Au diable le français

Marilou Séguin
Le Journal de Montréal
18/10/2007 05h59 - Mise à jour 18/10/2007 08h59

Second Cup - Au diable le français
Mario Beaulieu dénonce les nouvelles enseignes unilingues anglophones de Second Cup. 
Photo Hugo-Sébastien Aubert

Même si c'est illégal, la chaîne de cafés Second Cup perd graduellement son français sur ses enseignes commerciales pour revenir à une version unilingue anglophone.

Votre opinion:
Est-ce que la présence d'enseignes de langue anglaise vous dérange?

Les mots «Les cafés» devant «Second Cup» ont été retirés de plusieurs enseignes dans la région de Montréal.

Une modification qui contrevient à la Charte de la langue française. Dans la province, les marques de commerce peuvent être rédigées dans une autre langue que le français sauf si une version française en a été déposée.

Ce qui est le cas pour Second Cup, qui a enregistré la marque de commerce Second Cup Café Inc. en français il y a une dizaine d'années.

«Nous, on trouve déplorable d'enlever "Les cafés" sans mettre au moins "Café". L'Office souhaite que l'entreprise continue d'afficher en français», dit Gérald Paquette, porte-parole de l'Office québécois de la langue française.

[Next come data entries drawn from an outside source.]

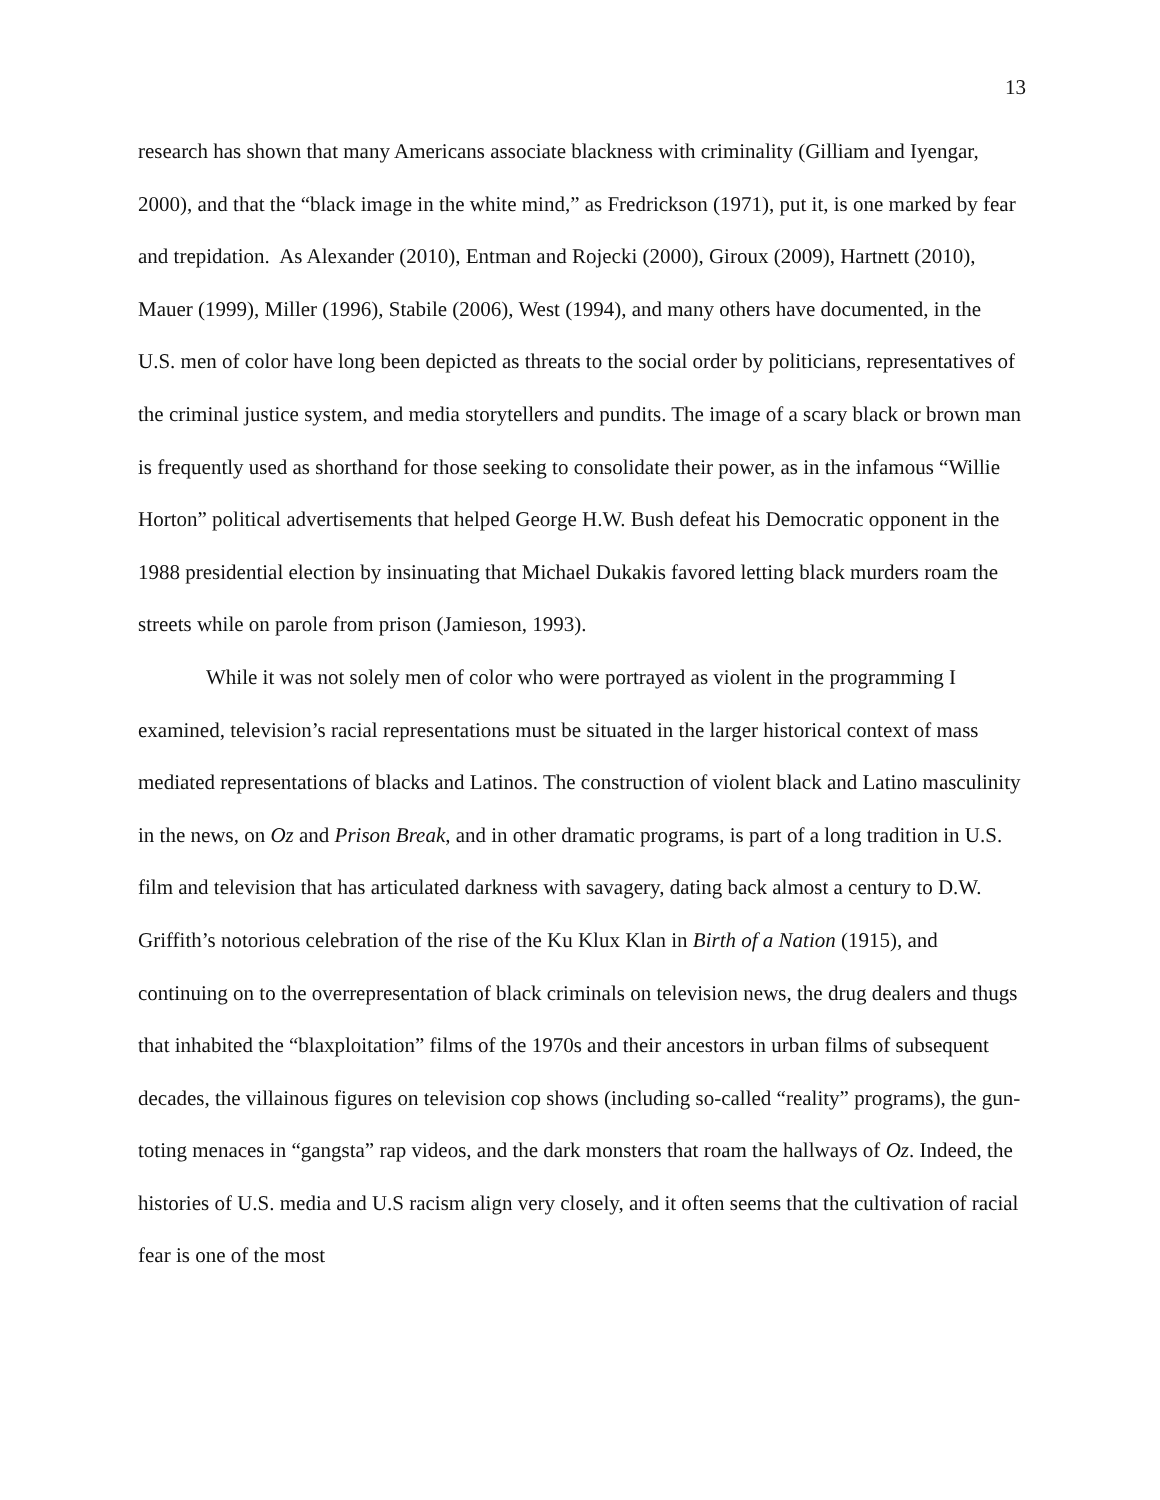13
research has shown that many Americans associate blackness with criminality (Gilliam and Iyengar, 2000), and that the “black image in the white mind,” as Fredrickson (1971), put it, is one marked by fear and trepidation. As Alexander (2010), Entman and Rojecki (2000), Giroux (2009), Hartnett (2010), Mauer (1999), Miller (1996), Stabile (2006), West (1994), and many others have documented, in the U.S. men of color have long been depicted as threats to the social order by politicians, representatives of the criminal justice system, and media storytellers and pundits. The image of a scary black or brown man is frequently used as shorthand for those seeking to consolidate their power, as in the infamous “Willie Horton” political advertisements that helped George H.W. Bush defeat his Democratic opponent in the 1988 presidential election by insinuating that Michael Dukakis favored letting black murders roam the streets while on parole from prison (Jamieson, 1993).
While it was not solely men of color who were portrayed as violent in the programming I examined, television’s racial representations must be situated in the larger historical context of mass mediated representations of blacks and Latinos. The construction of violent black and Latino masculinity in the news, on Oz and Prison Break, and in other dramatic programs, is part of a long tradition in U.S. film and television that has articulated darkness with savagery, dating back almost a century to D.W. Griffith’s notorious celebration of the rise of the Ku Klux Klan in Birth of a Nation (1915), and continuing on to the overrepresentation of black criminals on television news, the drug dealers and thugs that inhabited the “blaxploitation” films of the 1970s and their ancestors in urban films of subsequent decades, the villainous figures on television cop shows (including so-called “reality” programs), the gun-toting menaces in “gangsta” rap videos, and the dark monsters that roam the hallways of Oz. Indeed, the histories of U.S. media and U.S racism align very closely, and it often seems that the cultivation of racial fear is one of the most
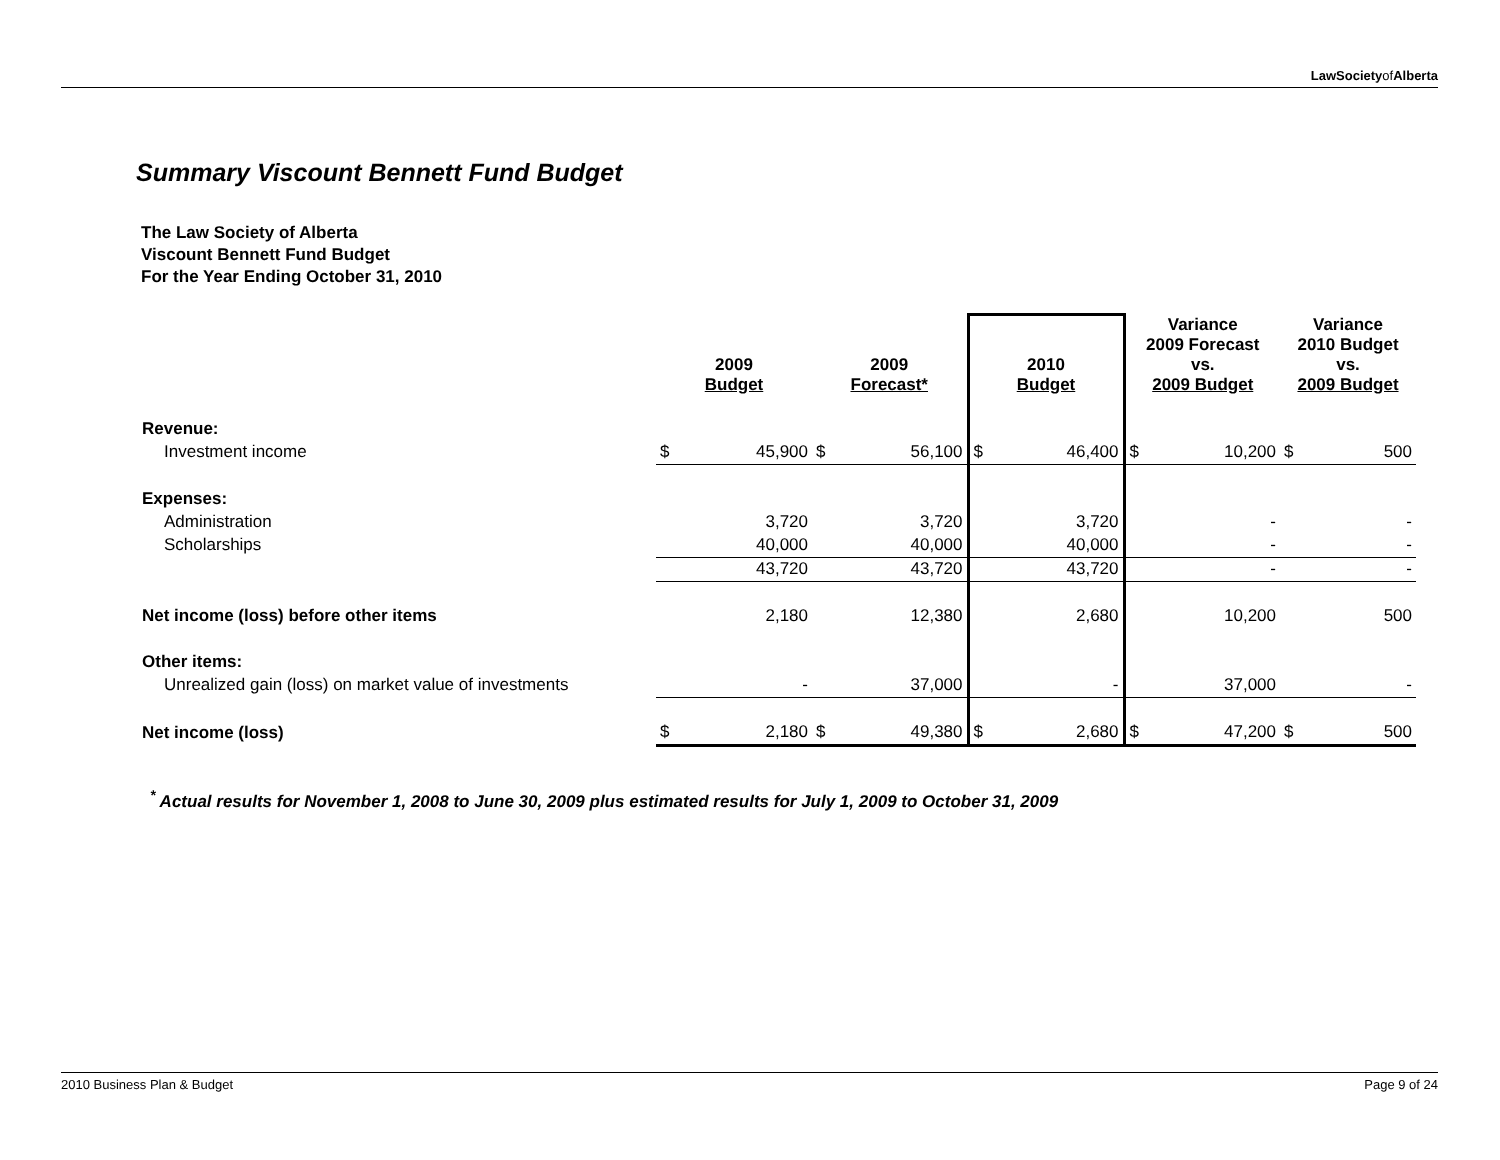LawSocietyofAlberta
Summary Viscount Bennett Fund Budget
The Law Society of Alberta
Viscount Bennett Fund Budget
For the Year Ending October 31, 2010
| | 2009 Budget | | 2009 Forecast* | | 2010 Budget | | Variance 2009 Forecast vs. 2009 Budget | | Variance 2010 Budget vs. 2009 Budget | |
| --- | --- | --- | --- | --- | --- | --- | --- | --- | --- | --- |
| Revenue: | | | | | | | | | | |
| Investment income | $ | 45,900 | $ | 56,100 | $ | 46,400 | $ | 10,200 | $ | 500 |
| Expenses: | | | | | | | | | | |
| Administration | | 3,720 | | 3,720 | | 3,720 | | - | | - |
| Scholarships | | 40,000 | | 40,000 | | 40,000 | | - | | - |
| | | 43,720 | | 43,720 | | 43,720 | | - | | - |
| Net income (loss) before other items | | 2,180 | | 12,380 | | 2,680 | | 10,200 | | 500 |
| Other items: | | | | | | | | | | |
| Unrealized gain (loss) on market value of investments | | - | | 37,000 | | - | | 37,000 | | - |
| Net income (loss) | $ | 2,180 | $ | 49,380 | $ | 2,680 | $ | 47,200 | $ | 500 |
<sup>*</sup> Actual results for November 1, 2008 to June 30, 2009 plus estimated results for July 1, 2009 to October 31, 2009
2010 Business Plan & Budget Page 9 of 24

L'amende pour cette infraction peut atteindre 1400 $.

Au siège social de Second Cup, en Ontario, une agente d'information affirme que l'entreprise n'a pas de mandat certifié concernant le changement des enseignes.

«On ne change pas toutes les bannières, mais désormais les cafés qui seront rénovés au Québec ne porteront que le nom Second Cup pour uniformiser partout au Canada», révèle toutefois une préposée au service à la clientèle.

Mobilisation citoyenne

Le Mouvement Montréal français (MMF) entreprend aujourd'hui l'opération «Tasse pas ma langue» pour la francisation des raisons sociales. Une manifestation se déroulera devant un des Second Cup qui a défrancisé complètement son enseigne commerciale.

Le MMF veut inciter les commerces à dénomination anglaise à suivre l'exemple d'Esso, qui récemment décidé de ne pas rebaptiser du nom de On the Run ses 54 dépanneurs connus ici sous le nom de Marché Express.

«La prolifération des raisons sociales en anglais compromet le visage français de Montréal», déplore Mario Beaulieu, président de l'organisme.

Même s'il n'avait pas encore reçu de plainte officielle dans ce dossier, hier, l'Office québécois de la langue française va examiner la situation.

En 2005-2006, l'Office québécois de la langue française a reçu 216 plaintes concernant l'affichage de la raison sociale, soit 4% du volume total de plaintes.